I have a question: Someone just told me they know someone who found a Gouldian Finch in their backyard yesterday and are looking for someone to adopt it. 

Has anyone kept Ringneck Doves and Finches together? Do you know if they get along? Just tossing the idea around because I always thought Gouldians were so beautiful but never thought I'd get one, because I don't buy animals, I only "rescue" them. So, it's interesting to see one come up in need of rescue.

Let me know if you've ever kept other birds with your ringneck doves. I know I wouldn't put them with any birds with hooked bills, but wondering if the Gouldian would be safe with the ringnecks! Thanks in advance


----------



## Lefty07 (Dec 30, 2009)

I happen to have both Gouldian Finches and Ringneck Doves. A Gouldian Finch should be OK with doves - in other words, the doves and finches won't hurt each other - but of course the Gouldian finch will be happiest with it's own kind eventually. The only other thing is, the Gouldian would like smaller finch-size seed so you might need to put an extra food dish so the finch can get the right size food.

Gouldians are not the easiest finch to keep so, if you decide to keep it long term, I can point you to some links about them. And you should consider getting a second one and another cage for them - unless your doves are in an aviary. If you have trouble finding a permanent home for the finch, let me know and I can post something on the Finch board to see if any New York / New Jersey area finch keepers will take it.

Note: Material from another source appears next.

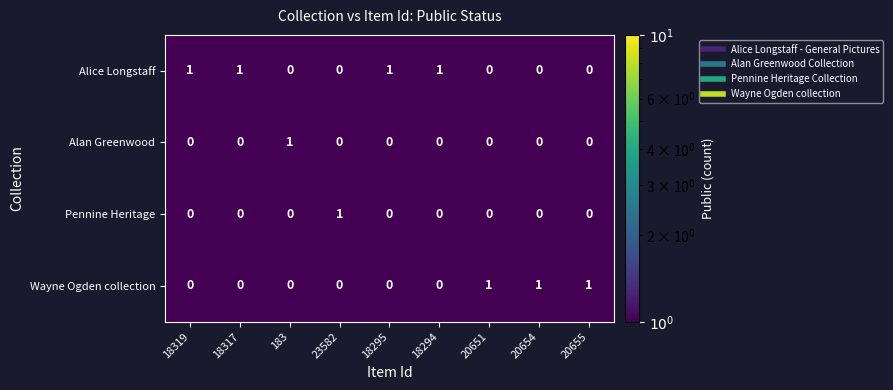

Which series has the largest total across all categories?

Alice Longstaff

I have a fairly tame Java Sparrow (a large finch) that likes my doves and actually flies over to my dove cage and "visits" with them!









Here is one of Ringneck Doves, my Java Sparrow, and my Scarlet Chested Parakeet all together.









The only 2 parrot species I'd ever recommend even being outside the cage with doves are Scarlet Chested and Bourke parakeets, because they are so gentle. All other parrot family birds - even very small ones like Budgies and Parrotlets - are not safe around doves because they tend to pick on them and bite them. This is Twitter, my Rosy Bourke Parakeet. As you can see, she is not aggressive and my dove in the background is very relaxed.









And here are some of my Gouldian Finches (they do not live in the same cage with my doves but they could, especially if it was just for a while):


----------



## almondman (Aug 22, 2009)

Beautiful birds and set up. Thank you for helping LuaMoon.


----------



## spirit wings (Mar 29, 2008)

I have heard they are ok with doves as well, if the aviary is big enough for both species.. have not done it myself..just what I have heard. good luck with you're new cute bird. oh just a reminder besure to qauantine any new birds for a few weeks to keep tabs on their droppings to see if they are healthy and not perhaps harboring something they can give you're birds.


----------



## LuaMoon (Feb 22, 2012)

Lefty, thank you so much! What beautiful birds you have! Thanks for showing the pictures! I have never seen a "pink" parakeet before! Just beautiful!

Thank you for giving me all your information.

Are you in the NY/NJ area, Lefty?

I sent the person who has the finch a note and told them if they haven't found a permanent home by the time I get back from vacation, to let me know. I'm supposed to go on vacation next week and we usually leave the doves with my father (figures Chicken would hurt himself right before we went away!), so I can't take a new birdie on right this very minute.

If I do adopt her, I would keep the finch in a separate cage when I'm not home and at night. When I'm home (and not cooking or eating), the birds pretty much get to fly around the house.

Anyway, right now, we are still dealing with Chicken's broken wing. He's been in a sling for about 2.5 weeks now. He's getting another xray on Tuesday. Fingers crossed everyone!!! 

If I don't end up adopting this finch, however, I will probably be looking to add a third ringneck dove to my mix at some point soon. Chicken is not very active, even when his wing is not broken, and Persnickety seems like she really needs a friend to fly around the house with. She's been flirting with me quite a bit!!! lol


----------



## Lefty07 (Dec 30, 2009)

*I am in Delaware*

Luamoon,

I live in Wilmington, Delaware so I am really in the south side of the Philadelphia area.

Lefty is the name of one of my doves and he was born in 2007, so my Username here is Lefty07. Real name is Ron.

This is Lefty, my dove:


----------